My next thought was that heaven is outside of time. When we took communion, last week, we mentioned that we gather outside of time and space with all who commune. So those Christians in our past and those in the future, and everyone now, gather mystically and mysteriously at Jesus’ table.

So the notion Jesus was, is, and will be, isn’t a new idea to us. Jesus is all around us in our timeline. No special 7 years or 277 years from now need predicted. Jesus is now. And Jesus will be then. And Jesus was in our yesterdays.

Yet how jarring it was to really consider what it means that at any moment our lives are over. Our minds don’t handle that fact very well. It’s hard to live on edge and anxiety. So our minds put it off. Hides our mortality from us. Keeps us functioning.

Some of us are more aware of our mortality more than others. Some of us wonder if we’ll see the next 7 years. But truthfully, it could be the last day for any of us or all of us.

That’s scary to me.

My comfort is in our other reading today. Jesus prays aloud for us – having those present, and us today, overhear what Jesus prays.

He prays that we know eternal life. He defines eternal life as knowing God and knowing Jesus. He prays for our belief – not what we understand, but what we do. Our conscious belief that informs our actions: Like our belief that love is more powerful than hate. That life overcomes death. That God is good. Jesus calls us God’s own. Says we face evil and harm because the world at large is not in harmony with God and asks God to watch over us while we sojourn together. Jesus asks we share his joy. Asks we remain holy in truth. Prays for the disciples who hear him and “those who believe because of the disciples’ word.” That’s us. Jesus prays that we are made perfectly one, just as God and Jesus are. Just as we and Jesus are. Jesus prays for us to join him wherever he goes. Jesus prays we know the love of him, and God, and each other, and teach that love to all.

In John, there is no “Teach us to Pray” and Jesus teaching the Lord’s Prayer. This is the Lord’s Prayer. A prayer for those who were, are, and will be following Jesus’ way towards God. A prayer for unity. A prayer for truth. A prayer for love. A prayer for protection. A prayer for helping us navigate being in the world but not part of it – meaning, being here. Loving here. Helping here.

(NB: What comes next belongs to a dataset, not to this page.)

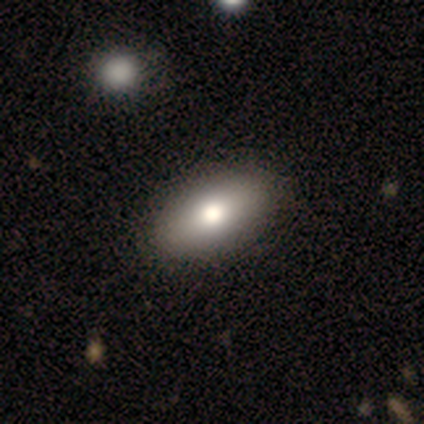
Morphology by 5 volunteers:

But refusing to go along with oppression, hate, war, fear and discrimination that makes a lot of the world turn. Society turn.

Jesus prays for us. If it my turn to meet Jesus today or tomorrow or seven years from now or 277 years from now – it’ll be okay. For time is irrelevant. Already I am in Christ. You are in Christ. Already together we are the body of Christ. Already we share a life, a journey, choosing to come together to live intentionally following Jesus’ model and example and way.

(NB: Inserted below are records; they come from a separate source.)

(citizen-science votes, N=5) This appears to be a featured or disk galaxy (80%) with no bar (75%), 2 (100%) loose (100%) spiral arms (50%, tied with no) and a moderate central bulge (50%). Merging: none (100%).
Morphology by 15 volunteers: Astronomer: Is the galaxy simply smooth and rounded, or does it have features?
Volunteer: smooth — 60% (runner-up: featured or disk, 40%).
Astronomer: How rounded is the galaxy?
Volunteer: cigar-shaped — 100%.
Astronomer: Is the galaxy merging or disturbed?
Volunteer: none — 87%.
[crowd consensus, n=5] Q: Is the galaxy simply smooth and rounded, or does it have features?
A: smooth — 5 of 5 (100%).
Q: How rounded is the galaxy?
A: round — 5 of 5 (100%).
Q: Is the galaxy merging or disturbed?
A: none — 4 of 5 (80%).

Perhaps Jesus comes again every time we gather in his name.

Or, perhaps Jesus shall yet come in full glory and all evil and sorrow will be banished from earth.

What matters, from my mortal, stuck-in-time perspective, is if I’m living that eternal life of knowing God. If I’m caring for those God has entrusted to me – plants and animals, people and communities, myself and family. What matters isn’t when Jesus returns but the realization we are here for so short of a time. And just as mystically as we arrived, so we will leave. Just as unexpectedly we found ourselves alive, we’ll find our time alive on earth is over. Just as miraculous was our birth, so, too, will be our death. And, just as we came into this life cradled and held by God, so, too, we leave still cradled and held and loved by God. We remain as one, always, for time is relative and heaven is eternity – outside of time.

That is my comfort. That is how I can exist in this liminal time between first and second coming. This is how I calm anxieties and trust all shall be well. This is how I work hard to love for today, try to leave no goodness undone, and yet still sleep at night with so much work left undone.

May the knowledge Jesus prays for you, unites you with all others, and encircles you in love comfort you too. Amen.